You’ll need to describe your problems: For example, you may fall asleep but then wake up for hours; you may not fall asleep at all; you may toss and turn and never feel rested; or perhaps you wake up too early in the morning.
Before you see your doctor, keep a sleep log for a week. Record the following:
- Time of retiring; periods of wakefulness; how many hours you think you actually slept; time of awakening.
- Napping habits.
- Factors disrupting your sleep (bed partner’s snoring, pets, children, pain, worry, and so on).
- Drugs you take; smoking; alcohol and caffeine consumption.
- Whether you feel rested in the morning.
You may also want to keep a log of your daily activities to help you pinpoint the cause of your insomnia.
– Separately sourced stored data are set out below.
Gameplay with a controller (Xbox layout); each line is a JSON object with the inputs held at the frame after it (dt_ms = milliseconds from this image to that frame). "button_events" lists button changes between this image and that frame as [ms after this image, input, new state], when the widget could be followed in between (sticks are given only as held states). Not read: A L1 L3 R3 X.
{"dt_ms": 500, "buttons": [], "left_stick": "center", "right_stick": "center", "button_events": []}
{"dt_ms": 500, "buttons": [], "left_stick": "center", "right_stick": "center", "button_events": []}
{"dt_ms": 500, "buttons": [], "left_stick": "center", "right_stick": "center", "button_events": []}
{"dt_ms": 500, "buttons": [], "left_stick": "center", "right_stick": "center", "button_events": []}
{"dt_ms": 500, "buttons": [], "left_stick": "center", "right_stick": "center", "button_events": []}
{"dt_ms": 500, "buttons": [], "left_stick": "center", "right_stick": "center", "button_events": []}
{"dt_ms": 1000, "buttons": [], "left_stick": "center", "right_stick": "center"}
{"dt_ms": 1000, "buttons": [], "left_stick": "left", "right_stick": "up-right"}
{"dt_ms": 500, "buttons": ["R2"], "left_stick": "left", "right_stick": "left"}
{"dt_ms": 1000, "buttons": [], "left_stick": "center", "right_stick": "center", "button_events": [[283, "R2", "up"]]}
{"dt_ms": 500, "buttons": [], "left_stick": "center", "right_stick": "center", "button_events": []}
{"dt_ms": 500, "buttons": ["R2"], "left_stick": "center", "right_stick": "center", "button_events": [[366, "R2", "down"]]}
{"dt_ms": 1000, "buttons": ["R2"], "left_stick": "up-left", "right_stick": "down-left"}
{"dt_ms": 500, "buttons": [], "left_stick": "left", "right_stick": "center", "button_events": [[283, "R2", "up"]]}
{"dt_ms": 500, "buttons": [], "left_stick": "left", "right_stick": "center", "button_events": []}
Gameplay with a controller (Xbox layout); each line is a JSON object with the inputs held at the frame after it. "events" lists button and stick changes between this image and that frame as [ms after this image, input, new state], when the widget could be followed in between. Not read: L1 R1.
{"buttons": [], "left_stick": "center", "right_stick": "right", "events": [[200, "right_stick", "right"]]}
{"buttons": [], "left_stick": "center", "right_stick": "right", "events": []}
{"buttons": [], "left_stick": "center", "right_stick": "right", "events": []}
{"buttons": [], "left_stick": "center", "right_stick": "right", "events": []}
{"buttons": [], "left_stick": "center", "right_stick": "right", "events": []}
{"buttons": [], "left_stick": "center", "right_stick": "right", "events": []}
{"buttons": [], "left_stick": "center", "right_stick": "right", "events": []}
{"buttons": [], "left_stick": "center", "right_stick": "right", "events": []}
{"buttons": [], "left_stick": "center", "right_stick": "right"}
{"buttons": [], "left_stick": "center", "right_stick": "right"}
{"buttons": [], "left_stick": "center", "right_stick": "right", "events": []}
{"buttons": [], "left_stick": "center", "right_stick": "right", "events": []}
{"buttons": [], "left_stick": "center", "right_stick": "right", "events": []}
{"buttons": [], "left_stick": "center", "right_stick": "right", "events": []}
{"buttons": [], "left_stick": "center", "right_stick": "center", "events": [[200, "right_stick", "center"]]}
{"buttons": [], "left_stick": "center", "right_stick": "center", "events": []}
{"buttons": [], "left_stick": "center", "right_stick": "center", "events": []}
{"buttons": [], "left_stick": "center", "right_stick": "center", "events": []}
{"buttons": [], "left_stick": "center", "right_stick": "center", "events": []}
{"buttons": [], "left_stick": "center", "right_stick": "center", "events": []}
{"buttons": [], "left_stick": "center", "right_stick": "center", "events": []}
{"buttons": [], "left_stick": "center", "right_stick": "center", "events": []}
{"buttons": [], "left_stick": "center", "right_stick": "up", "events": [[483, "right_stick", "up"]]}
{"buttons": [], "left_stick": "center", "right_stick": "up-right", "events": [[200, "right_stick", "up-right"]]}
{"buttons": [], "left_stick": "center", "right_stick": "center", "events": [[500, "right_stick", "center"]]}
Insomnia triggers you can control
The following steps can help many people with insomnia:
- Limit alcohol. It may make you sleepy initially, but alcohol produces unsettled sleep (it reduces REM sleep, the phase when you dream) and middle-of-the-night wake-ups. Don’t use alcohol to help you sleep or induce drowsiness. Drink moderately, if at all—no more than one drink a day for a woman, two for a man.
- Cut down on caffeine, especially in the late afternoon and evening.
- Don’t smoke. Nicotine keeps some people awake.
- Eliminate noise. Try earplugs or a “white noise” machine.
- Make your bedroom sleep-friendly. Put up darker shades or make other changes to keep the room dark. A sleep mask can help. Your bed, linens, and pillows should feel comfortable. Replacing a lumpy, worn-out mattress can be helpful, but despite the ads, an expensive mattress will not necessarily banish insomnia. Most people sleep better in a cool (but not cold) room. Have an extra blanket in reach for those 3 a.m. wake-ups.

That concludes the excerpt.